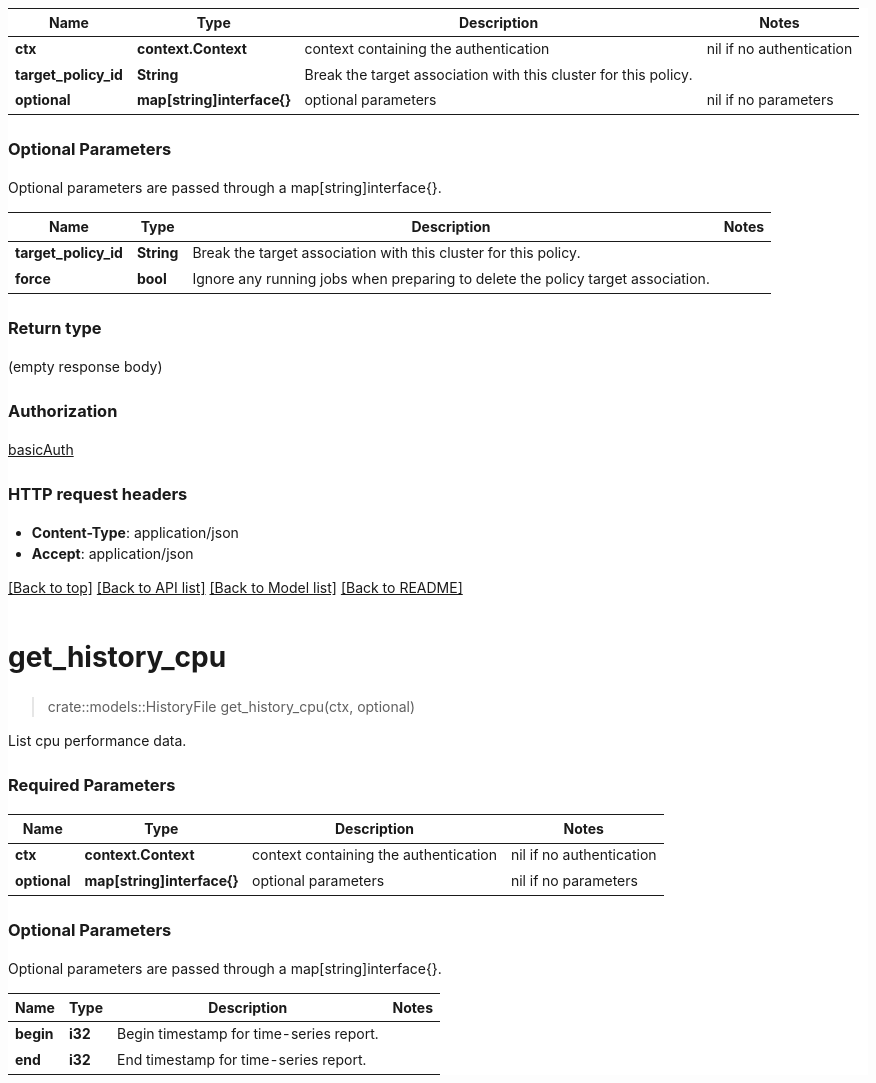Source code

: Name | Type | Description  | Notes
------------- | ------------- | ------------- | -------------
 **ctx** | **context.Context** | context containing the authentication | nil if no authentication
  **target_policy_id** | **String**| Break the target association with this cluster for this policy. | 
 **optional** | **map[string]interface{}** | optional parameters | nil if no parameters

### Optional Parameters
Optional parameters are passed through a map[string]interface{}.

Name | Type | Description  | Notes
------------- | ------------- | ------------- | -------------
 **target_policy_id** | **String**| Break the target association with this cluster for this policy. | 
 **force** | **bool**| Ignore any running jobs when preparing to delete the policy target association. | 

### Return type

 (empty response body)

### Authorization

[basicAuth](../README.md#basicAuth)

### HTTP request headers

 - **Content-Type**: application/json
 - **Accept**: application/json

[[Back to top]](#) [[Back to API list]](../README.md#documentation-for-api-endpoints) [[Back to Model list]](../README.md#documentation-for-models) [[Back to README]](../README.md)

# **get_history_cpu**
>crate::models::HistoryFile get_history_cpu(ctx, optional)


List cpu performance data.

### Required Parameters

Name | Type | Description  | Notes
------------- | ------------- | ------------- | -------------
 **ctx** | **context.Context** | context containing the authentication | nil if no authentication
 **optional** | **map[string]interface{}** | optional parameters | nil if no parameters

### Optional Parameters
Optional parameters are passed through a map[string]interface{}.

Name | Type | Description  | Notes
------------- | ------------- | ------------- | -------------
 **begin** | **i32**| Begin timestamp for time-series report. | 
 **end** | **i32**| End timestamp for time-series report. | 
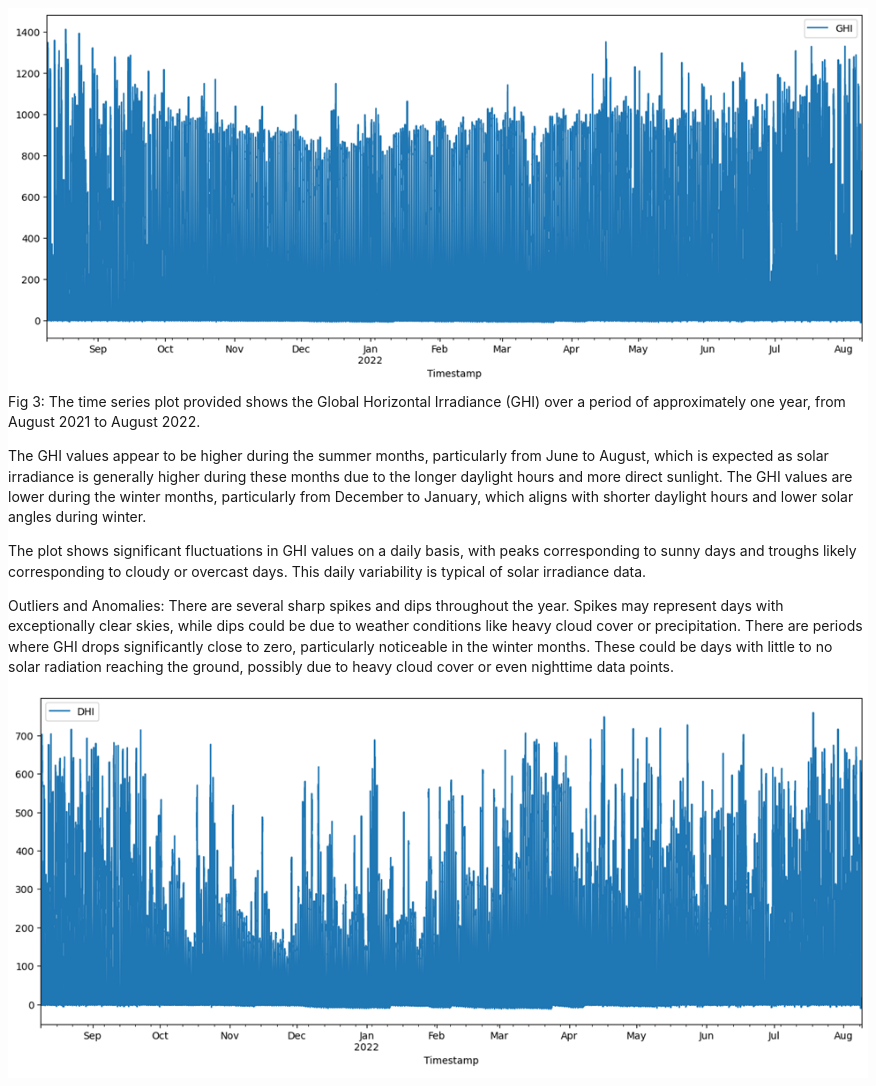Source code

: 
![alt text](image-2.png)
Fig 3: The time series plot provided shows the Global Horizontal Irradiance (GHI) over a period of approximately one year, from August 2021 to August 2022. 

The GHI values appear to be higher during the summer months, particularly from June to August, which is expected as solar irradiance is generally higher during these months due to the longer daylight hours and more direct sunlight. The GHI values are lower during the winter months, particularly from December to January, which aligns with shorter daylight hours and lower solar angles during winter.

The plot shows significant fluctuations in GHI values on a daily basis, with peaks corresponding to sunny days and troughs likely corresponding to cloudy or overcast days. This daily variability is typical of solar irradiance data.

Outliers and Anomalies: There are several sharp spikes and dips throughout the year. Spikes may represent days with exceptionally clear skies, while dips could be due to weather conditions like heavy cloud cover or precipitation.
There are periods where GHI drops significantly close to zero, particularly noticeable in the winter months. These could be days with little to no solar radiation reaching the ground, possibly due to heavy cloud cover or even nighttime data points.


![alt text](image-3.png)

● HOW TO COMPLETE THIS TASK
When restating the records word for word, omit any picture they contain.

● EXPECTED ANSWER
Source code

: Name | Type | Description  | Notes
------------- | ------------- | ------------- | -------------
 **ctx** | **context.Context** | context containing the authentication | nil if no authentication
  **target_policy_id** | **String**| Break the target association with this cluster for this policy. | 
 **optional** | **map[string]interface{}** | optional parameters | nil if no parameters

### Optional Parameters
Optional parameters are passed through a map[string]interface{}.

Name | Type | Description  | Notes
------------- | ------------- | ------------- | -------------
 **target_policy_id** | **String**| Break the target association with this cluster for this policy. | 
 **force** | **bool**| Ignore any running jobs when preparing to delete the policy target association. | 

### Return type

 (empty response body)

### Authorization

[basicAuth](../README.md#basicAuth)

### HTTP request headers

 - **Content-Type**: application/json
 - **Accept**: application/json

[[Back to top]](#) [[Back to API list]](../README.md#documentation-for-api-endpoints) [[Back to Model list]](../README.md#documentation-for-models) [[Back to README]](../README.md)

# **get_history_cpu**
>crate::models::HistoryFile get_history_cpu(ctx, optional)


List cpu performance data.

### Required Parameters

Name | Type | Description  | Notes
------------- | ------------- | ------------- | -------------
 **ctx** | **context.Context** | context containing the authentication | nil if no authentication
 **optional** | **map[string]interface{}** | optional parameters | nil if no parameters

### Optional Parameters
Optional parameters are passed through a map[string]interface{}.

Name | Type | Description  | Notes
------------- | ------------- | ------------- | -------------
 **begin** | **i32**| Begin timestamp for time-series report. | 
 **end** | **i32**| End timestamp for time-series report. | 
Source code

: 
![alt text](image-2.png)
Fig 3: The time series plot provided shows the Global Horizontal Irradiance (GHI) over a period of approximately one year, from August 2021 to August 2022. 

The GHI values appear to be higher during the summer months, particularly from June to August, which is expected as solar irradiance is generally higher during these months due to the longer daylight hours and more direct sunlight. The GHI values are lower during the winter months, particularly from December to January, which aligns with shorter daylight hours and lower solar angles during winter.

The plot shows significant fluctuations in GHI values on a daily basis, with peaks corresponding to sunny days and troughs likely corresponding to cloudy or overcast days. This daily variability is typical of solar irradiance data.

Outliers and Anomalies: There are several sharp spikes and dips throughout the year. Spikes may represent days with exceptionally clear skies, while dips could be due to weather conditions like heavy cloud cover or precipitation.
There are periods where GHI drops significantly close to zero, particularly noticeable in the winter months. These could be days with little to no solar radiation reaching the ground, possibly due to heavy cloud cover or even nighttime data points.


![alt text](image-3.png)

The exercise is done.